Em discussão no Congresso, o projeto da nova Lei de Falências, originalmente de 2005, pode trazer mais segurança para credores e atrair investidores para o mercado de ativos problemáticos. Um dos principais pontos do projeto é a permissão para que os credores possam apresentar um plano de recuperação judicial.
Hoje, no Brasil, somente a devedora pode apresentar um plano de reestruturação da dívida e aprovar eventuais alterações. "Os credores ficam na mão do controlador. Em outras jurisdições é um processo mais financeiro que litigioso", diz Francisco José Pinheiro Guimarães, sócio do escritório Pinheiro Guimarães Advogados.
O que se vê, em alguns processos de recuperação judicial, é a tentativa dos controladores de salvar empresas que não teriam mais solução. "Em alguns casos, a falência continuada poderia ser melhor que a recuperação judicial", afirma Renata Veloso, do Pinheiro Guimarães. Para isso, contudo, é importante que a mudança da lei seja aplicada pelo Judiciário. "Hoje os juízes julgam os processos de recuperação judicial em favor dos devedores", afirma um advogado que pediu para não ser identificado.
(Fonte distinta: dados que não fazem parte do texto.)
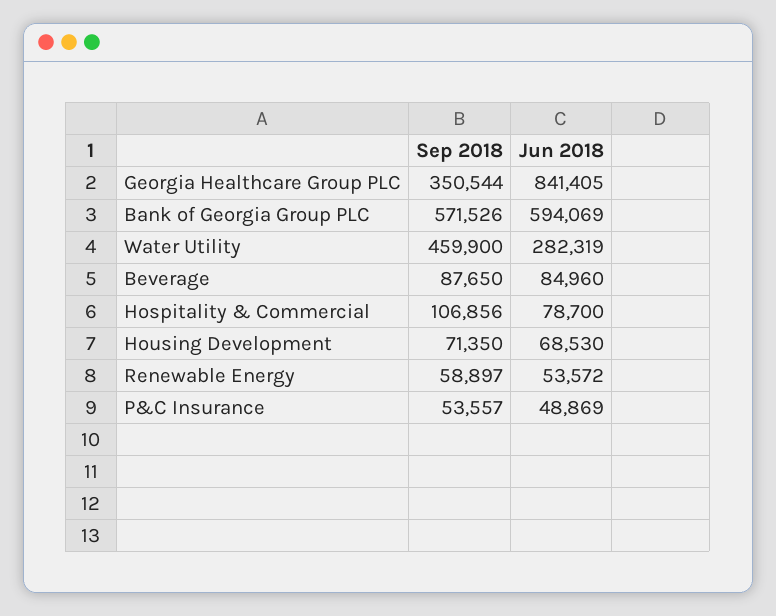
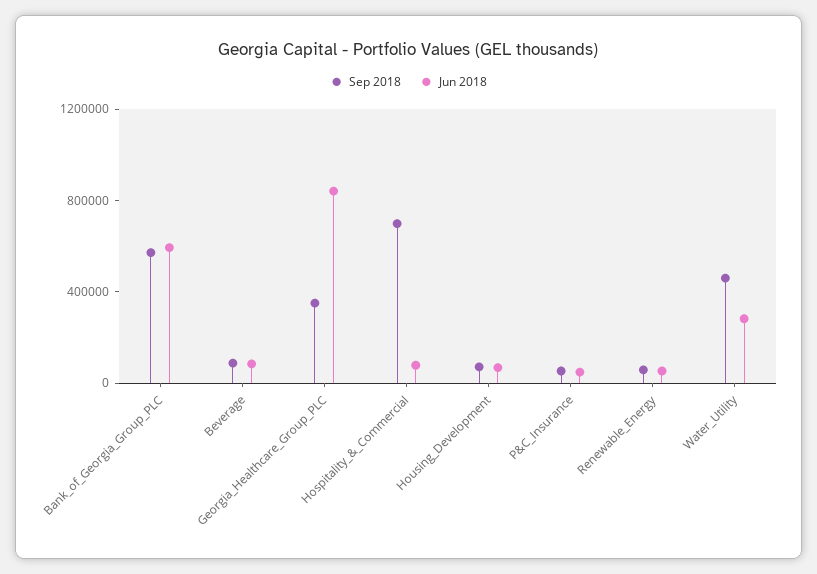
Sep 2018, Hospitality & Commercial: 106856 -> 700000

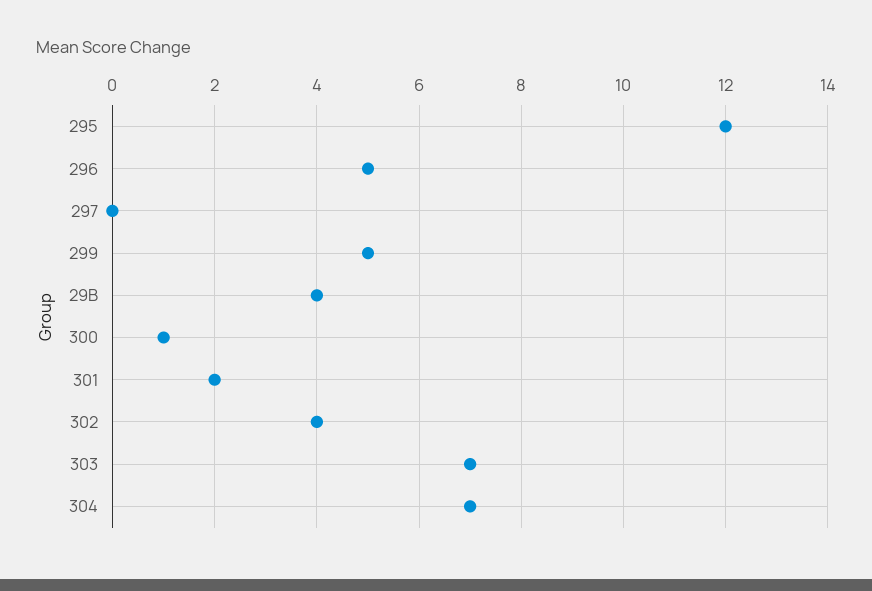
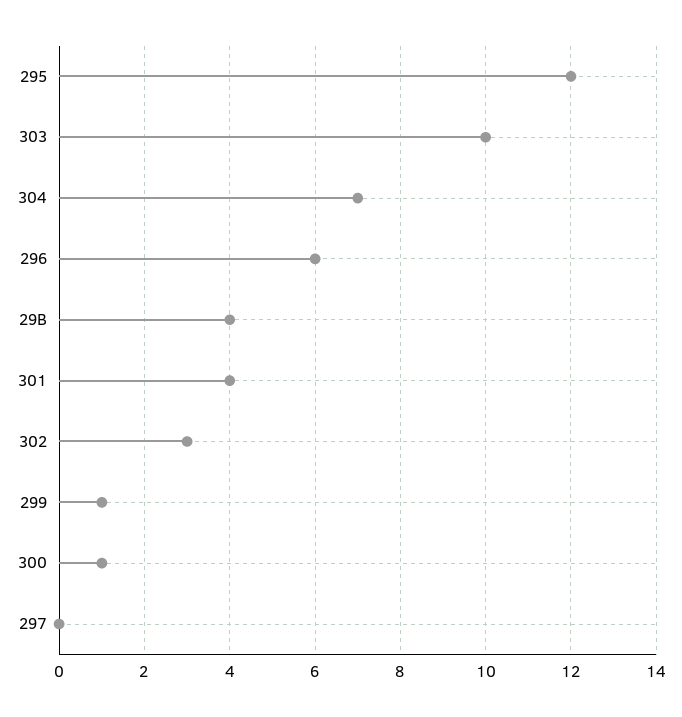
296: 5 -> 6
299: 5 -> 1
301: 2 -> 4
302: 4 -> 3
303: 7 -> 10

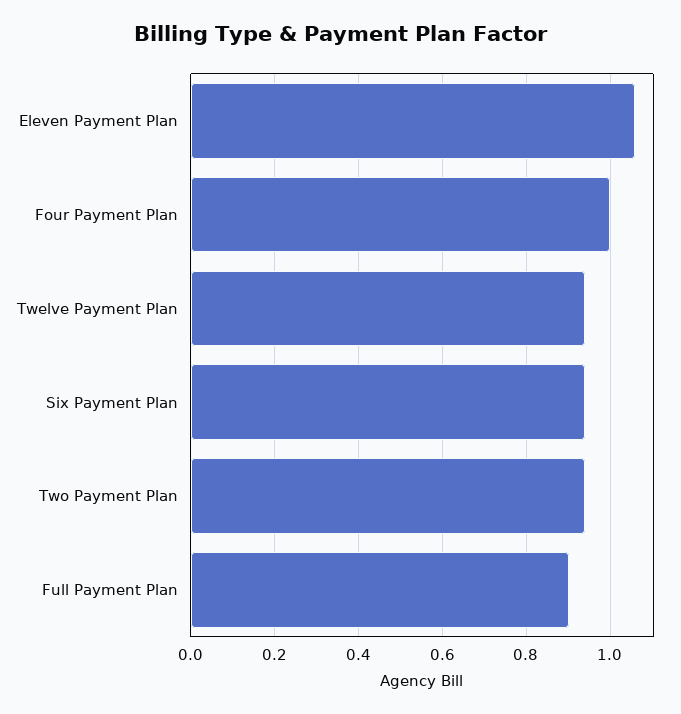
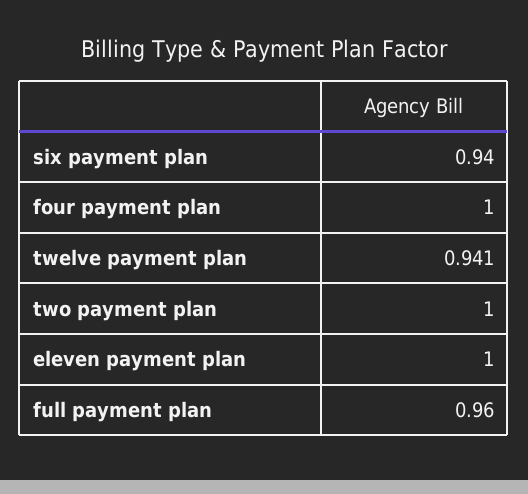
Eleven Payment Plan: 1.06 -> 1
Two Payment Plan: 0.94 -> 1
Full Payment Plan: 0.9 -> 0.96

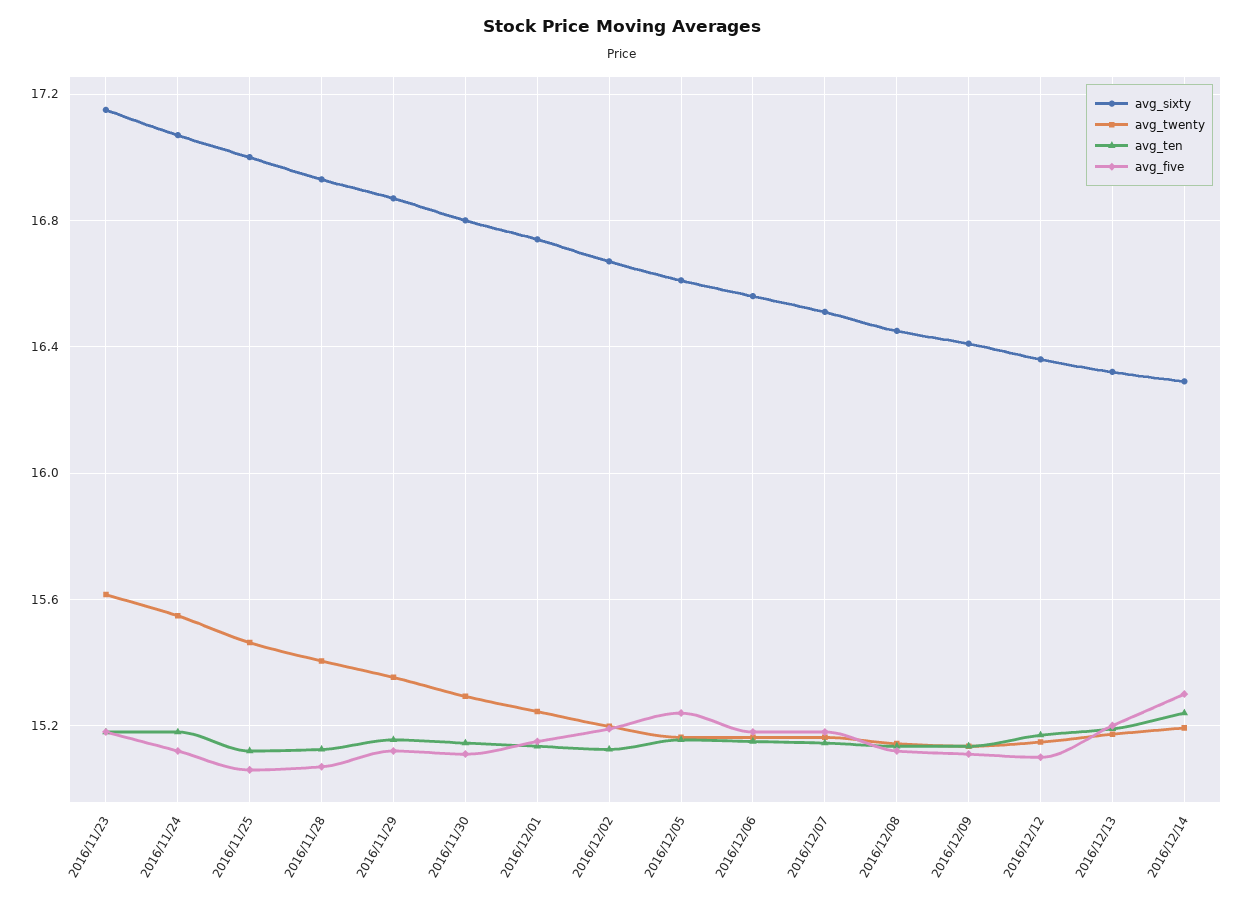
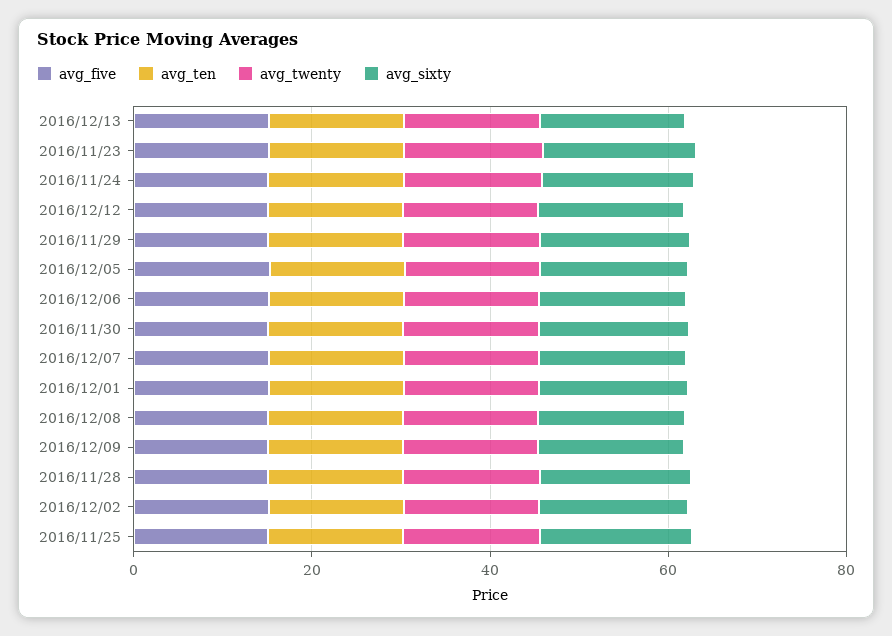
avg_sixty, 2016/12/14: 16.3 -> none
avg_twenty, 2016/12/14: 15.2 -> none
avg_ten, 2016/12/14: 15.25 -> none
avg_five, 2016/12/14: 15.3 -> none

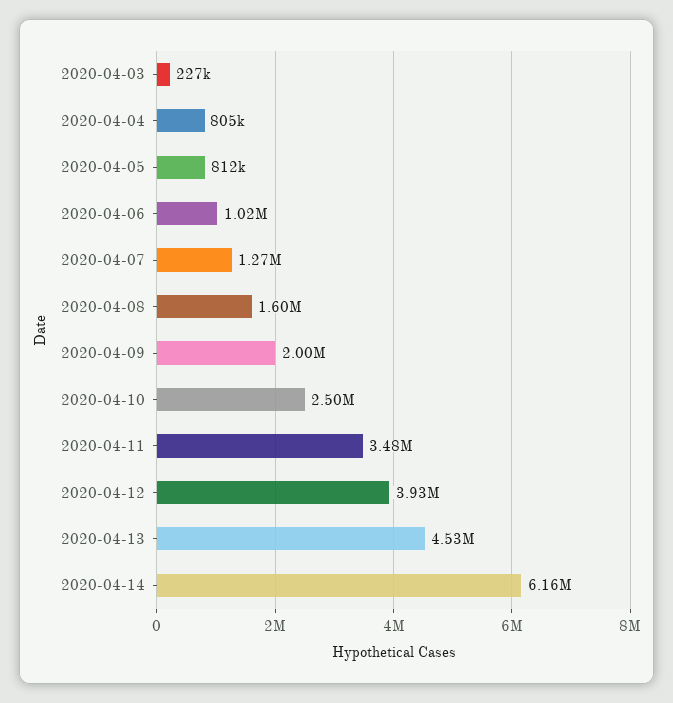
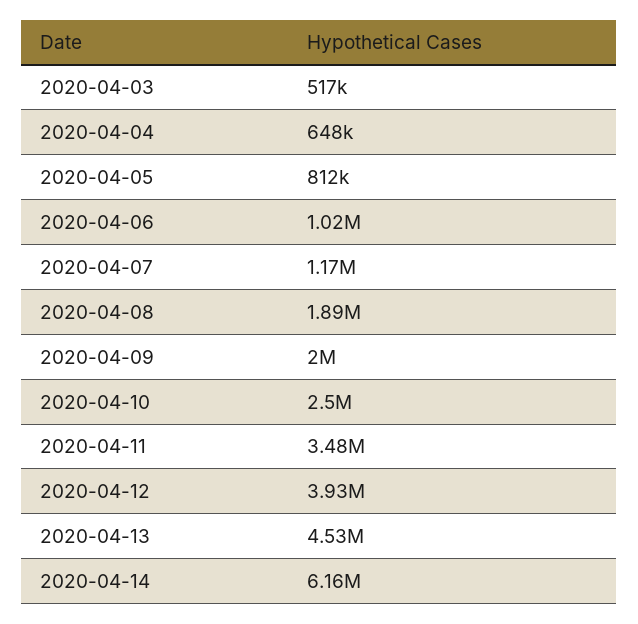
2020-04-03: 227000 -> 517000
2020-04-04: 805000 -> 648000
2020-04-07: 1270000 -> 1170000
2020-04-08: 1600000 -> 1890000

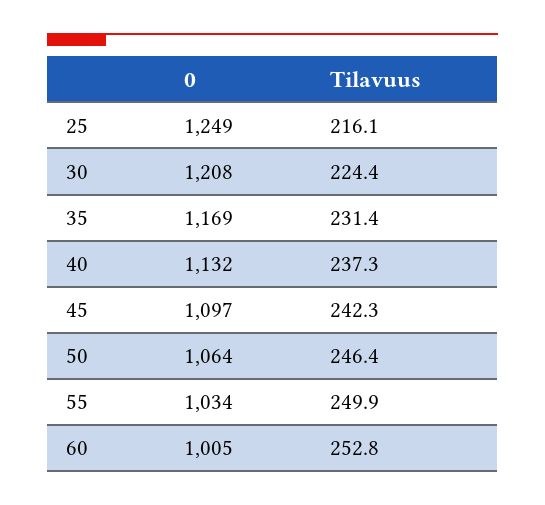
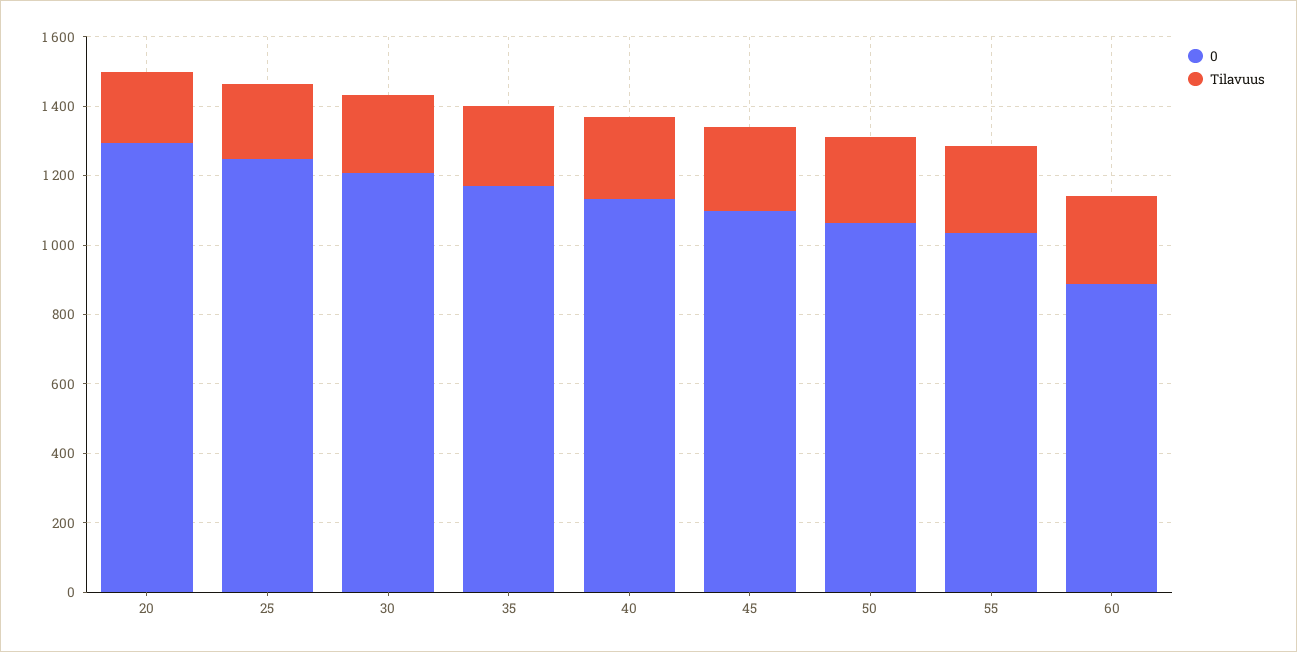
0, 60: 1005 -> 900
0, 20: none -> 1300
Tilavuus, 20: none -> 200

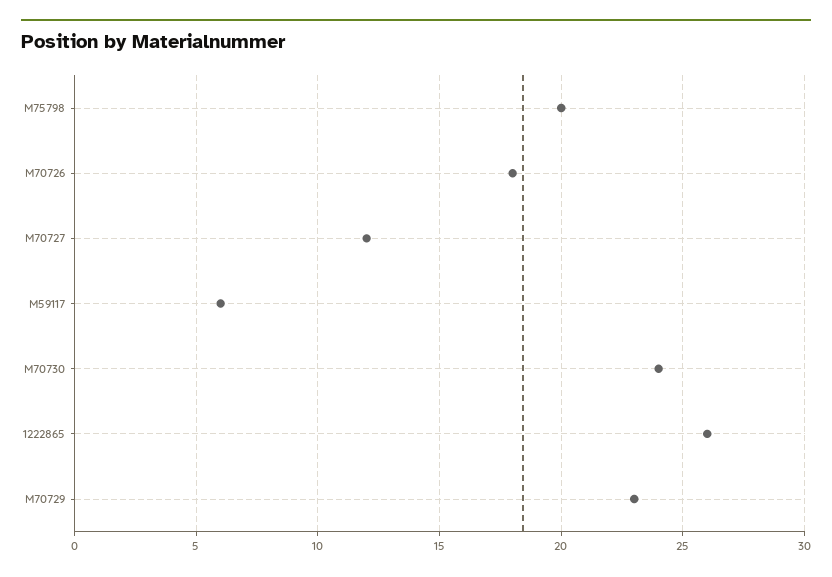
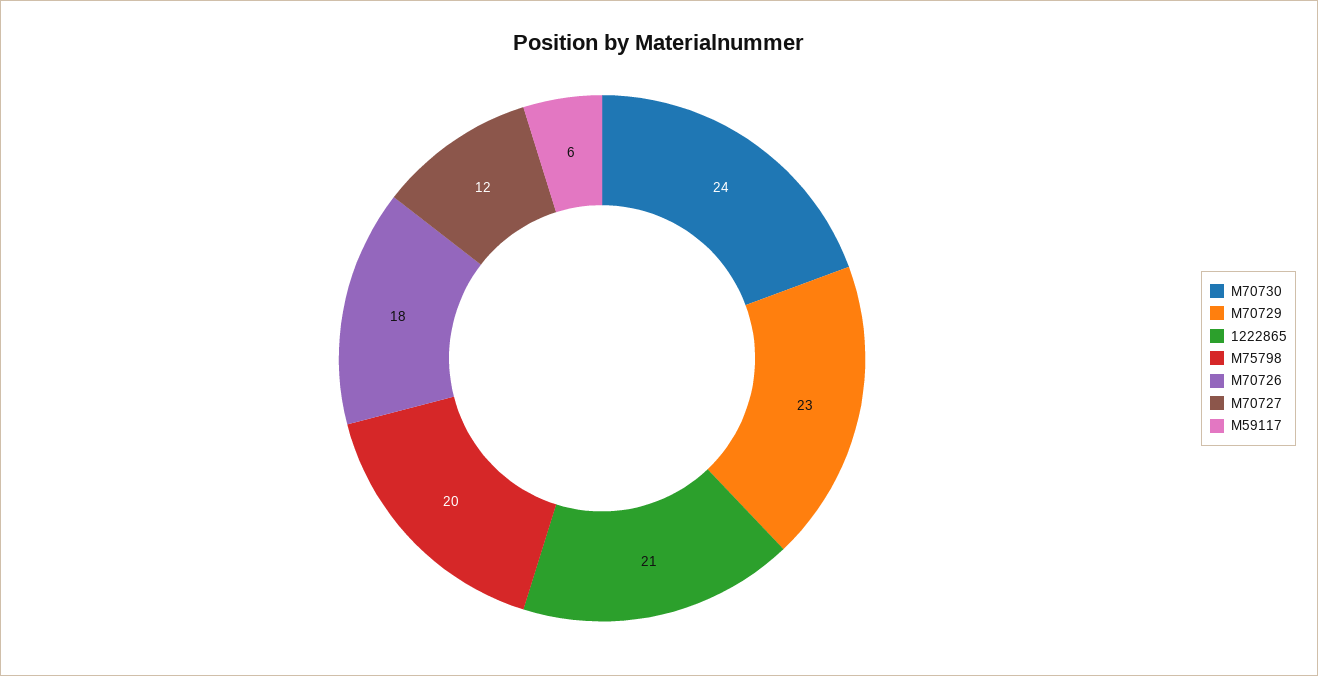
1222865: 26 -> 21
Outro ponto importante do projeto da Lei de Falência é o que trata do financiamento para as empresas em recuperação judicial, conhecido como DIP Financing ("debt-in-possesion"). Nesse tipo de operação, muito comum no exterior, o credor ganha alguma preferência ou vantagem sobre os demais ao injetar recursos em uma companhia num momento de dificuldade e baixa liquidez. "Parece-nos positiva a tentativa do projeto de Lei de Recuperação e Falências de disciplinar melhor a concessão de financiamento DIP", diz Alex Hatanaka, sócio do escritório Mattos Filho.
Renata Veloso, do Pinheiro Guimarães, lembra que ainda há muita insegurança jurídica sobre o direito às garantias e a preferência ou vantagem no recebimento dos investidores que injetam recursos nas companhias que estão em dificuldade financeira. Outra questão é que, quando as empresas chegam em uma situação de recuperação judicial, em muitos casos, elas já não têm mais garantias para oferecer em troca de novos recursos, uma vez que os ativos já estão comprometidos como lastro de créditos bancários. Os créditos que contam com alienação fiduciária, por exemplo, ficam de fora do processo de recuperação judicial.
Há ainda o risco de o investidor que entra no meio do processo, no caso de conversão da dívida em ações, ser responsabilizado por passivos da companhia que estavam fora da recuperação judicial. "O crédito do DIP tem de ser pago antes, mesmo que haja apelo social ou econômico", afirma Fábio Rosas, sócio das áreas de contencioso e restruturação e recuperação de empresas do Cescon, Barrieu, Flesch & Barreto Advogados.
Outro ponto de atenção é que o fato de um plano de recuperação judicial ser aprovado não significa que será cumprido. Na maioria dos casos o processo tem extrapolado o prazo estabelecido pela lei, que é de dois anos, e o acordo de renegociação da dívida tem que ser repactuado. "O que acontece, na maioria das vezes, é que as empresas não cumprem o plano de recuperação judicial", afirma Renata, do Pinheiro Guimarães.
Samuel Aguirre, diretor da área de finanças corporativas e reestruturação da FTI Consulting, lembra que são poucas as empresas que conseguem sair do processo de recuperação judicial com sucesso. "Nos Estados Unidos, os processos de falência duram de um a dois anos; no Brasil, chegam a durar mais de 15 anos", afirma Aguirre.
Até mesmo no caso de empresas que não conseguem cumprir o plano há dificuldade para se decretar a falência. Foi o que aconteceu com a Infinity Bio-Energy. A empresa teve a falência de quatro usinas decretada pela Justiça, em 2017, por não cumprir o plano de recuperação judicial, mas a decisão foi suspensa por liminar concedida pelo Tribunal de Justiça de São Paulo.
De acordo com estudo da KPMG, que analisou 62 processos de recuperação judicial em que a consultoria atuou de 2010 a 2018, 8% dos casos tiveram a falência decretada, 14% foram encerrados e 34% estão em fase de cumprimento do plano.